Nonetheless, the FDA is proposing a massive precedent shift: from, essentially, “two studies but we will listen to any reasonable argument that one is sufficient” to “only one study is required unless we tell you a second is needed.”
The practical difference may be small, but the message is all wrong. Second studies can be important. I know because I have worked on drugs and biologics that had a great first study and didn’t fare as well on the second. Shifting to one-trial is also inconsistent with recent FDA rejections citing a need for additional evidence and Prasad’s ongoing rhetoric about the number of unsafe drugs on the market.

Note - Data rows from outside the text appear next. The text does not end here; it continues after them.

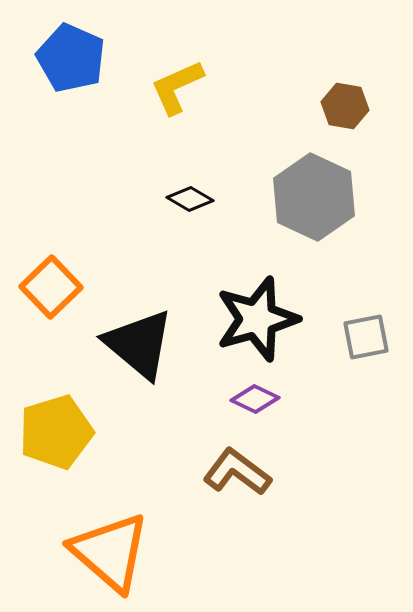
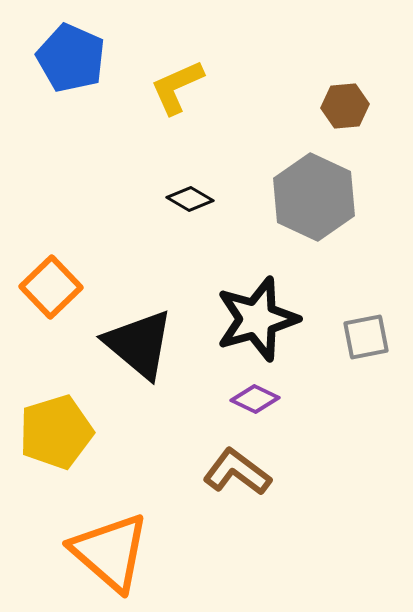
brown hexagon: rotated 15 degrees counterclockwise
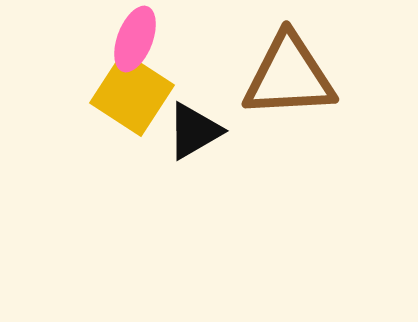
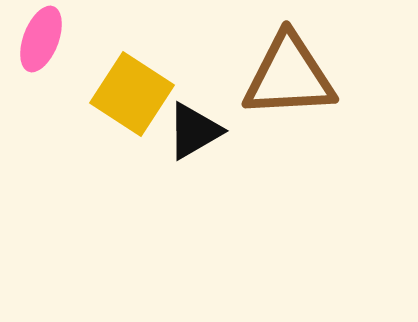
pink ellipse: moved 94 px left
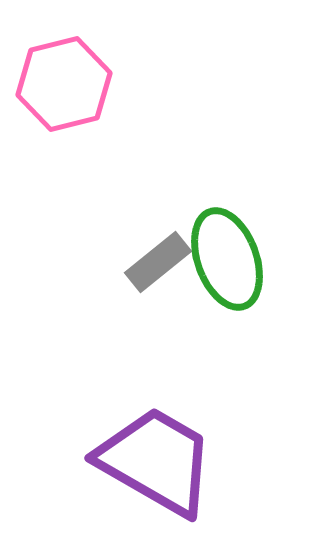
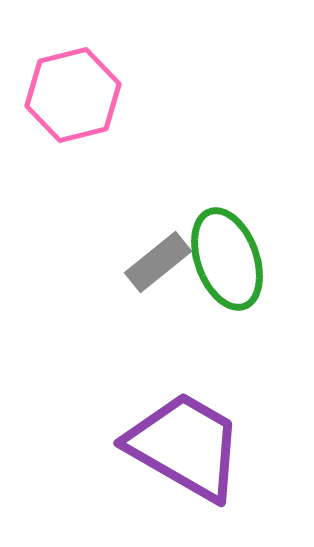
pink hexagon: moved 9 px right, 11 px down
purple trapezoid: moved 29 px right, 15 px up
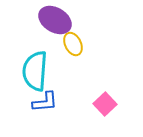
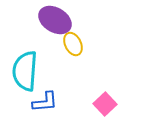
cyan semicircle: moved 10 px left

Also of concern is the lack of public and expert input, internal discussion, disagreements and even dissent—all of which are intrinsic parts of an FDA culture that is intentionally more bottom-up than top-down in its decision-making process. This is a source of great strength for the agency. Unfortunately, these practices are falling by the wayside under the new administration.
Instead of tough, balanced “persuade us” advisory committees, we are now offered carefully selected ad hoc “expert panels” brought in to rubber-stamp a particular position. In a more general sense, independent and staff expertise is not being sought or valued.
Unfortunately, the FDA no longer operates in a mode where it can easily self-correct: bottom-up communication is rare, and no one in authority has the institutional memory to recall how the agency operated on a good day. Historically, leadership turnover at FDA has been dispersed over time, so no one departure created such a void. This year has been different: near-total turnover from the new administration’s dismissals of senior leadership and DOGE lay-offs.
If FDA doesn’t correct course soon, it will experience continued staff turnover with the further loss of institutional memory, and find itself with a serious recruitment problem for an agency that is no longer seen as wholly committed to consumer protection and public health.
FDA’s mission, history and culture have preserved the agency and kept it strong even in the face of considerable adversity. Change is welcome, but the wrong type threatens the way forward.
The prescription is clear—maximize predictability and rely on expertise—but it is uncertain whether FDA’s leadership will take the medicine.